Carbon tetrachloride (CCl₄) is a toxic compound that causes severe oxidative stress and inflammation in skeletal muscles, resulting in structural damage, mitochondrial dysfunction, and impaired contractile function. While CD45 and melatonin (MLT) are implicated in immune modulation and antioxidative defense, their precise roles in mitigating CCl₄-induced muscle damage remain incompletely understood, warranting further investigation. This study used 24 Wistar rats divided into four groups to evaluate the effects of MLT on CCl₄-induced muscle inflammation. The first group was used as a control group, the second received only MLT (50 mg/kg), and the third group received CCl₄, while the fourth group received MLT (50 mg/kg) and CCl₄. Muscle tissues, obtained 24 h after the commencement of the experiment, were analyzed using biochemical assays for inflammatory markers, histological staining, and immunohistochemistry to assess structural and cellular changes. CCl₄ exposure significantly increased NF-κB activity, nitric oxide levels, iNOS expression, and CD45-positive immune cell infiltration in skeletal muscles, indicating heightened inflammation and oxidative stress. Pretreatment with MLT markedly reduced these inflammatory markers, restoring damaged tissue and diminishing immune cell infiltration. Histological analyses confirmed reduced inflammatory cell presence and tissue damage in MLT-treated animals, highlighting its protective effects. Melatonin demonstrates significant protective effects against CCl₄-induced skeletal muscle damage by reducing inflammation, oxidative stress, and immune cell infiltration, highlighting its potential as a therapeutic agent.
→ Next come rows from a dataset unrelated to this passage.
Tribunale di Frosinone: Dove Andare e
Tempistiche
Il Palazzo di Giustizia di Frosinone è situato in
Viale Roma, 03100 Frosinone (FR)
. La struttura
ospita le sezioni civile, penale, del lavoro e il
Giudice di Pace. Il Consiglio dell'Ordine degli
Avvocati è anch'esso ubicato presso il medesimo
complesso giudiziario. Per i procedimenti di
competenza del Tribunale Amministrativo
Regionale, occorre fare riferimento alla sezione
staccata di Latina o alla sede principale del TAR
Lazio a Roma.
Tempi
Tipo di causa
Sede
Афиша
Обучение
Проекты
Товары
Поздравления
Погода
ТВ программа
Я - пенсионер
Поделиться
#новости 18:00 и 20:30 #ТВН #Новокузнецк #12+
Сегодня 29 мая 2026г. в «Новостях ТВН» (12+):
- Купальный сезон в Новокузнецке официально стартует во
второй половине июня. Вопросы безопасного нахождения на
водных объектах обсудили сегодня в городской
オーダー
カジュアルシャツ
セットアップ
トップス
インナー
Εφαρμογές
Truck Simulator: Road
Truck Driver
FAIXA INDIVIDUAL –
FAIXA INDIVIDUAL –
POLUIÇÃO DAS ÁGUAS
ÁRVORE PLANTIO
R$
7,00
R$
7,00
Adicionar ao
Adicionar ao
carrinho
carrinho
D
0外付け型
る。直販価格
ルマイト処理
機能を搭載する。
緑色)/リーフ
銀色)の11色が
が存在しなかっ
Keywords: CCl4; CD45; inflammation; nitric oxide; skeletal muscles.

Figure 1

NF-kB content in animals belonging to different groups. The data are presented as mean ± SD (n = 6). The comparison was performed using one-way ANOVA followed by Tukey’s post hoc test. *** p < 0.05 vs. control.

Figure 2

Effect of MLT on CCl₄ muscle tissue (A) nitric oxide (μmol/mg of proteins) and (B) iNOS (ng/mg of proteins) concentrations. The data are presented as mean ± SD (n = 6). The comparison was carried out using one-way ANOVA followed by Tuckey’s post hoc test, * p < 0.001, ** p < 0.01, *** p < 0.05 vs. control, ^## p < 0.01 vs. CCl₄-treated animals.

Figure 3

Effect of MLT on CCl₄ muscle tissue MPO activity. The data are presented as mean ± SD (n = 6). The comparison was carried out using one-way ANOVA followed by Tuckey’s post hoc test, * p < 0.001 vs. control, ^# p < 0.001 vs. CCl₄-treated animals.

Figure 4

Skeletal muscle tissue of rats belonging to control (A), MLT (B), CCl₄ (C,E), and MLT + CCl₄ (D,F) group stained for CD45 expression in inflammatory cells—circled (×400 and ×630 for E,F).